EXERCISES:
A. Reproduce the passage of the forum posts about learning languages from "Message 33 of" up to and including "and God alone.".
B. Carry on the forum discussion about learning languages in school, starting after its last sentence.

TEXT FOR ANALYSIS:
┌──

469 posts - 882 votes 
Studies: Spanish*, Japanese, Latin, French

 
 Message 33 of 53
16 August 2012 at 2:07am | IP Logged 
In high school I had two years of Latin followed by two years of French. Latin was mainly
reading (translating excerpts from Julius Caesar) and writing but very very little speaking. It helped with my English vocabulary and whetted by interest to learn other languages. I did three years of Italian in university:the first two years were conversational and the third year was reading Dante's Divina Comedia in the original Italian. The class lectures in the third year were in Italian.
French was much more conversational.I enjoyed it and did well but recall one unpleasant incident when I first started. Two "friends" copied my homework. We got caught because,as the teacher said, I used verb tenses known to me and God alone.
I have been studying French on my own, now, many many years later. I am surprised at how much I was able to recall and how much came back to me.
I must add that I have reached a much higher level of fluency in French on my own than I ever did with formal instruction. I would suspect others here have had a similar experience.
2 persons have voted this message useful



Random review
Diglot
Senior Member
United Kingdom
Joined 5783 days ago

781 posts - 1310 votes 
Speaks: English*, Spanish
Studies: Portuguese, Mandarin, Yiddish, German

 
 Message 34 of 53
16 August 2012 at 2:35am | IP Logged 
I tend to agree with John Holt about this: if you want kids to speak a language, then
send them somewhere were they speak the language (not necessarily abroad) and let them
talk to people. His point is that people are not very good at learning something
because it may prove useful one day in the future. They learn brilliantly what they
want to know now. I would add that IMO children are even worse than adults in
that respect
.
At school I wanted good grades in my TL. I got them (I got a 2 = a B in most systems),
but I couldn't speak the TL. Nowadays I want to learn the language. It's a completely
different thing.

I think I read somewhere (possibly one of Holt's books?) that in Summerhill the
teachers, when they needed to speak without the children understanding, communicated in
German and that they had to end the practice because the kids were learning German.

└──

INFORMATION SUPPLIED:
┌──

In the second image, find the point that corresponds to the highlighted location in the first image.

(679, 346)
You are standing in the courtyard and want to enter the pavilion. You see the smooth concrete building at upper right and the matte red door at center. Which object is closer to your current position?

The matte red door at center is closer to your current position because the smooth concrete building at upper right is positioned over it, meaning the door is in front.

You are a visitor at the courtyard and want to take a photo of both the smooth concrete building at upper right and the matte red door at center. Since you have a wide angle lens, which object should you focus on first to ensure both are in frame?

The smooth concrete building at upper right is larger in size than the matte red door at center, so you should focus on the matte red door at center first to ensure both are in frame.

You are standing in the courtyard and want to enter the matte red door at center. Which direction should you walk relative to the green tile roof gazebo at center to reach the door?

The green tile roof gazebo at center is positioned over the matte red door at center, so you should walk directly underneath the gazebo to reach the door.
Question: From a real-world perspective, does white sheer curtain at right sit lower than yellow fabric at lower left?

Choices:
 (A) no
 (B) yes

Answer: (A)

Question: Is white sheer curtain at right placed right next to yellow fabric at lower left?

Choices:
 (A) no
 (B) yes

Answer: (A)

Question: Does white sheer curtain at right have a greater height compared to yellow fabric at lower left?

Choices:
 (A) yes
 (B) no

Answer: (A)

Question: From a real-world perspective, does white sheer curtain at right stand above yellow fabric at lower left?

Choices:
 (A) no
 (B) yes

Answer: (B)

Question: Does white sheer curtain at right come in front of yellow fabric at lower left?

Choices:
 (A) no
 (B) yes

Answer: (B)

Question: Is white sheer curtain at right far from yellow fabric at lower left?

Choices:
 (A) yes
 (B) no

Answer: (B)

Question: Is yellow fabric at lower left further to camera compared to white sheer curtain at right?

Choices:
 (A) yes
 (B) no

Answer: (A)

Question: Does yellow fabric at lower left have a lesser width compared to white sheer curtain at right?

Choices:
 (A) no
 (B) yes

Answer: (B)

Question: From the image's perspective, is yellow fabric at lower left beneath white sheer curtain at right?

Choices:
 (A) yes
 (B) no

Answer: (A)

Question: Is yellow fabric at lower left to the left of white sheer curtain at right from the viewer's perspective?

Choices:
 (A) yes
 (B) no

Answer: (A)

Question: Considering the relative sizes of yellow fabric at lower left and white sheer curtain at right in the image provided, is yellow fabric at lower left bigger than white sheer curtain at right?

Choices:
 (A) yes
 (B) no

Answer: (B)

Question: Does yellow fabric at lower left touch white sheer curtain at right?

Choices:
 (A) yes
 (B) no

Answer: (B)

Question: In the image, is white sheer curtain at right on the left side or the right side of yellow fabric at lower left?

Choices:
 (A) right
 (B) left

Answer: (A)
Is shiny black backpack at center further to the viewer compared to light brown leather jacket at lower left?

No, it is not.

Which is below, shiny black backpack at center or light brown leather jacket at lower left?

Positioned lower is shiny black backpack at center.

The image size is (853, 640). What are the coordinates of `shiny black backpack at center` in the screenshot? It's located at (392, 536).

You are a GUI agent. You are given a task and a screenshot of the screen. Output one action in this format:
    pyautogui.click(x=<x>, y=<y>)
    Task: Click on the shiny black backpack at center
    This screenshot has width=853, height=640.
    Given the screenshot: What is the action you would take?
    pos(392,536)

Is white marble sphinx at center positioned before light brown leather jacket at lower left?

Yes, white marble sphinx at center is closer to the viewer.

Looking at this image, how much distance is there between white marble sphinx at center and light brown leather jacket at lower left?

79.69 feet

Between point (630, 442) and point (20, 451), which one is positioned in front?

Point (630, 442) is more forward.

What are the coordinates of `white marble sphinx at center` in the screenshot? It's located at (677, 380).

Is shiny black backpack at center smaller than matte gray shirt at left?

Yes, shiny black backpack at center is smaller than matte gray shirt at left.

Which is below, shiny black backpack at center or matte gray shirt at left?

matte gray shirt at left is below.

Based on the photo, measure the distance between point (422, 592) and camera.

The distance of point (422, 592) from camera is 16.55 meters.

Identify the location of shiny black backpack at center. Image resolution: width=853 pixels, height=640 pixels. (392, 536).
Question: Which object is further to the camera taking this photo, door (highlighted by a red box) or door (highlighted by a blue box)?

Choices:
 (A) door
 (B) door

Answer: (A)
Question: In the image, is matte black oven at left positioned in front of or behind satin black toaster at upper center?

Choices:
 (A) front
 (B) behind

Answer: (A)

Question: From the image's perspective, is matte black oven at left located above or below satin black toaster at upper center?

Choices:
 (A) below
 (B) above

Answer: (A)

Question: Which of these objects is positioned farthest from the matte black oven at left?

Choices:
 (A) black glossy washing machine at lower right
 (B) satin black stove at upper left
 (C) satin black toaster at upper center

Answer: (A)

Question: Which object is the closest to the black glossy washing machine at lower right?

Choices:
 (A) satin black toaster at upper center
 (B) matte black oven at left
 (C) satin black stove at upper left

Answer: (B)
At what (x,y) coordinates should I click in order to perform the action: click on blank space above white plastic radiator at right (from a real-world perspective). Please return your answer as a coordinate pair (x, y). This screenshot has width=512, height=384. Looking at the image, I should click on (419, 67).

└──
┌──

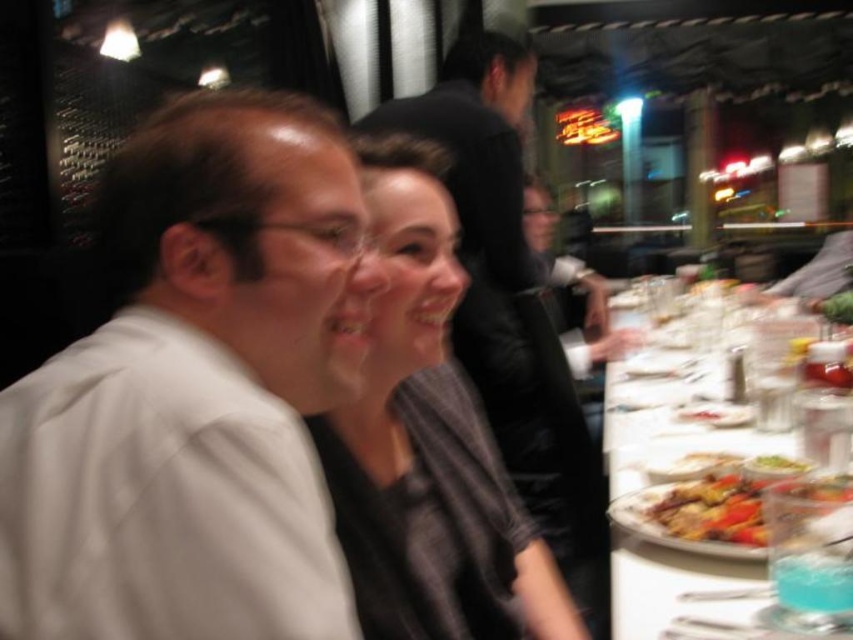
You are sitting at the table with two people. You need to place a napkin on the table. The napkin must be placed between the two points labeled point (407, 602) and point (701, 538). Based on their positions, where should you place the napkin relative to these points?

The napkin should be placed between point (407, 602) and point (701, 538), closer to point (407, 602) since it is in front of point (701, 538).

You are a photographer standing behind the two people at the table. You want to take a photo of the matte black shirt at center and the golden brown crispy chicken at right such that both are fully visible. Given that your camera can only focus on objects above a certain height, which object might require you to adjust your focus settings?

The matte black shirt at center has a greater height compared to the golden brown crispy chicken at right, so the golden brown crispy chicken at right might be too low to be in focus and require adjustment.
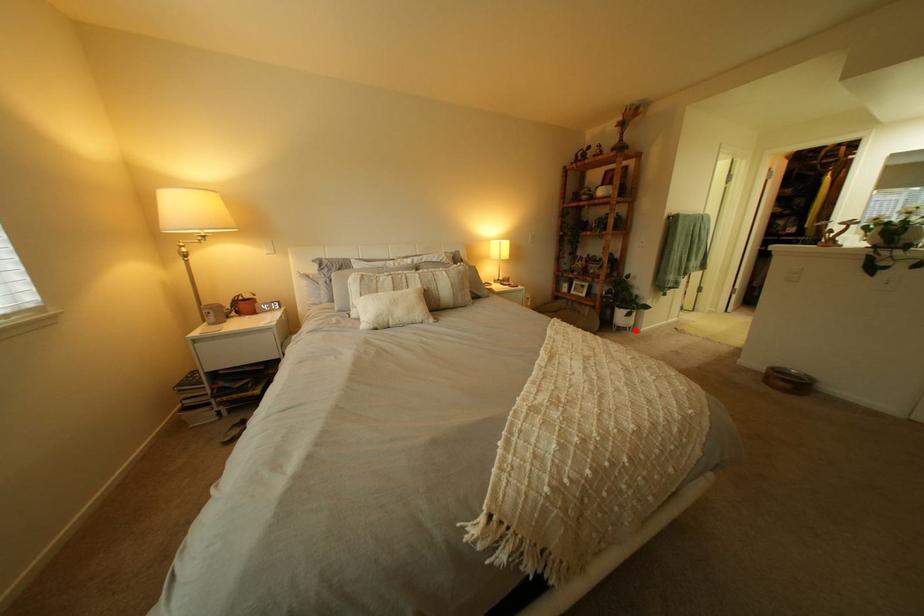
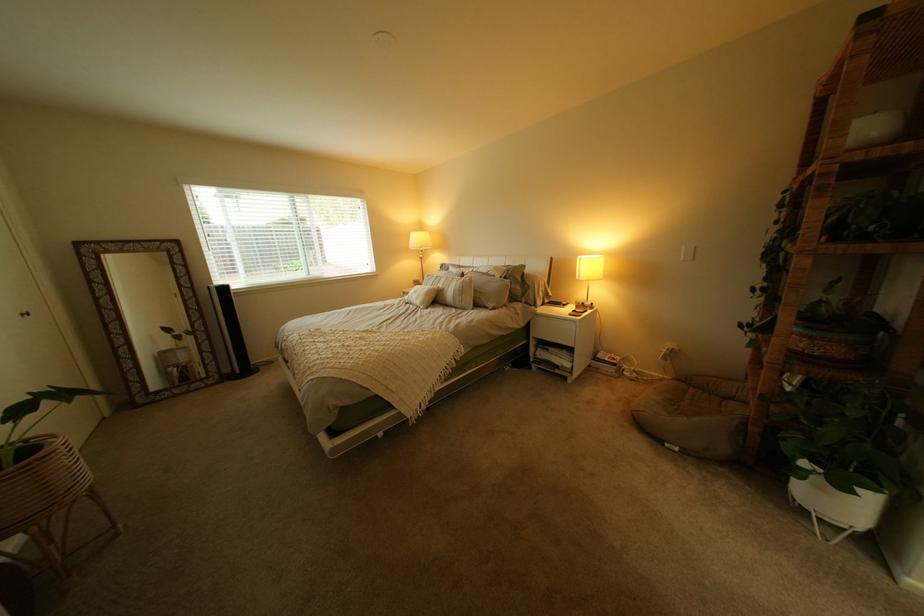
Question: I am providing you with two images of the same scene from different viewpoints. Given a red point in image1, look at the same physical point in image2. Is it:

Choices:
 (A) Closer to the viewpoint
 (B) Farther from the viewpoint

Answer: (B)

└──
┌──

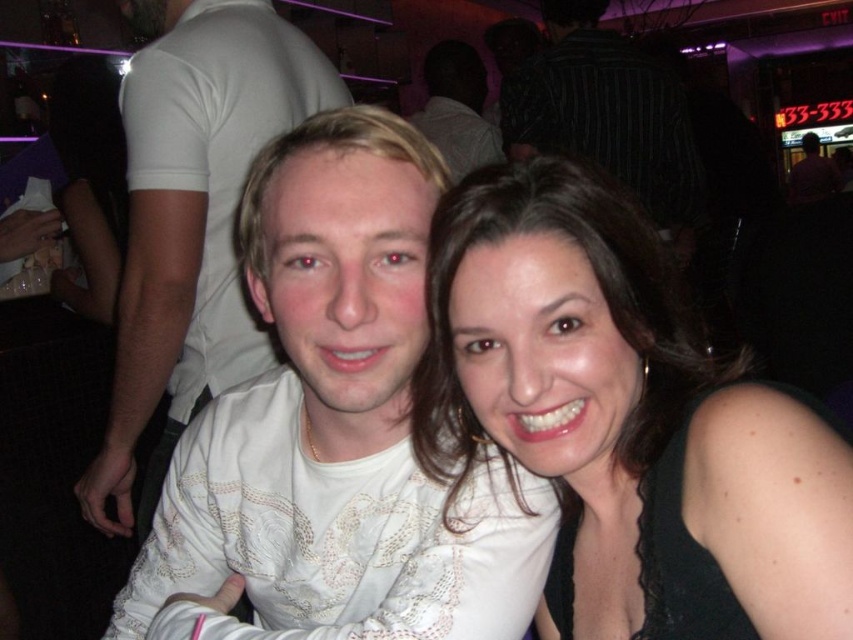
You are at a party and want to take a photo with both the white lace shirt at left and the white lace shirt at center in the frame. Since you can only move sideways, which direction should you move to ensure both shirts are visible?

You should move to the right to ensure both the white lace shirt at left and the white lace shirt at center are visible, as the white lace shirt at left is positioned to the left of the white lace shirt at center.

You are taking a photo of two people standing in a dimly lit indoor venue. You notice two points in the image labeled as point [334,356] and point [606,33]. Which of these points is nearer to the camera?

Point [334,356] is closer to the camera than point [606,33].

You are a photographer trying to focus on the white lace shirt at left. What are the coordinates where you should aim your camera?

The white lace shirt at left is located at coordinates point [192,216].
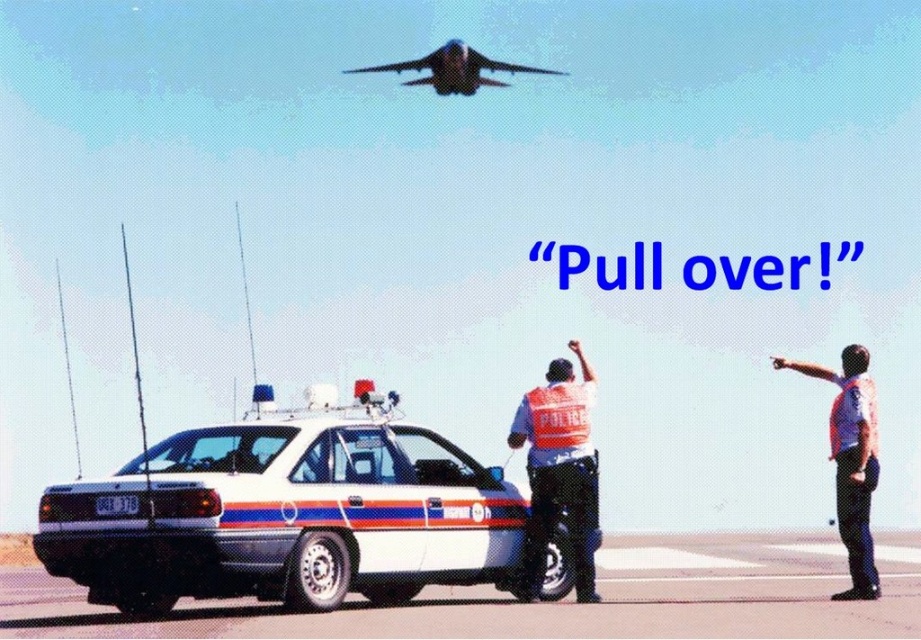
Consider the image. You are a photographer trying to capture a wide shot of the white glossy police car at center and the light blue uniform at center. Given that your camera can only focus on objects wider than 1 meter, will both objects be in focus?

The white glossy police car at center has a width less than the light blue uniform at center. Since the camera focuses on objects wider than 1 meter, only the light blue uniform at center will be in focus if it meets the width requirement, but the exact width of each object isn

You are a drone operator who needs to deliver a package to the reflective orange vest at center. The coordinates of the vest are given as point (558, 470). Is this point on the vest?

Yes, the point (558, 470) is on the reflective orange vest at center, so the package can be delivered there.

└──

RESPONSES:
A.
Message 33 of 53
16 August 2012 at 2:07am | IP Logged 
In high school I had two years of Latin followed by two years of French. Latin was mainly
reading (translating excerpts from Julius Caesar) and writing but very very little speaking. It helped with my English vocabulary and whetted by interest to learn other languages. I did three years of Italian in university:the first two years were conversational and the third year was reading Dante's Divina Comedia in the original Italian. The class lectures in the third year were in Italian.
French was much more conversational.I enjoyed it and did well but recall one unpleasant incident when I first started. Two "friends" copied my homework. We got caught because,as the teacher said, I used verb tenses known to me and God alone.

B.
Edited by Random review on 16 August 2012 at 5:50am

3 persons have voted this message useful



Solfrid Cristin
Heptaglot
Winner TAC 2011 & 2012
Senior Member
Norway
Joined 5334 days ago

4143 posts - 8864 votes 
Speaks: Norwegian*, Spanish, Swedish, French, English, German, Italian
Studies: Russian

 
 Message 35 of 53
16 August 2012 at 6:31am | IP Logged 
Random review wrote:

I think I read somewhere (possibly one of Holt's books?) that in Summerhill the
teachers, when they needed to speak without the children understanding, communicated in
German and that they had to end the practice because the kids were learning German.


Perhaps that is the key to success. We always spoke English when we did not want the kids to understand,
and they are now both at the top of their class in English. I guess we should talk more often in German in
front of them, but either because my husband and I are more insecure in German, or because we less often
see the need to say things that they are not supposed to understand, we do not seem to do that very often.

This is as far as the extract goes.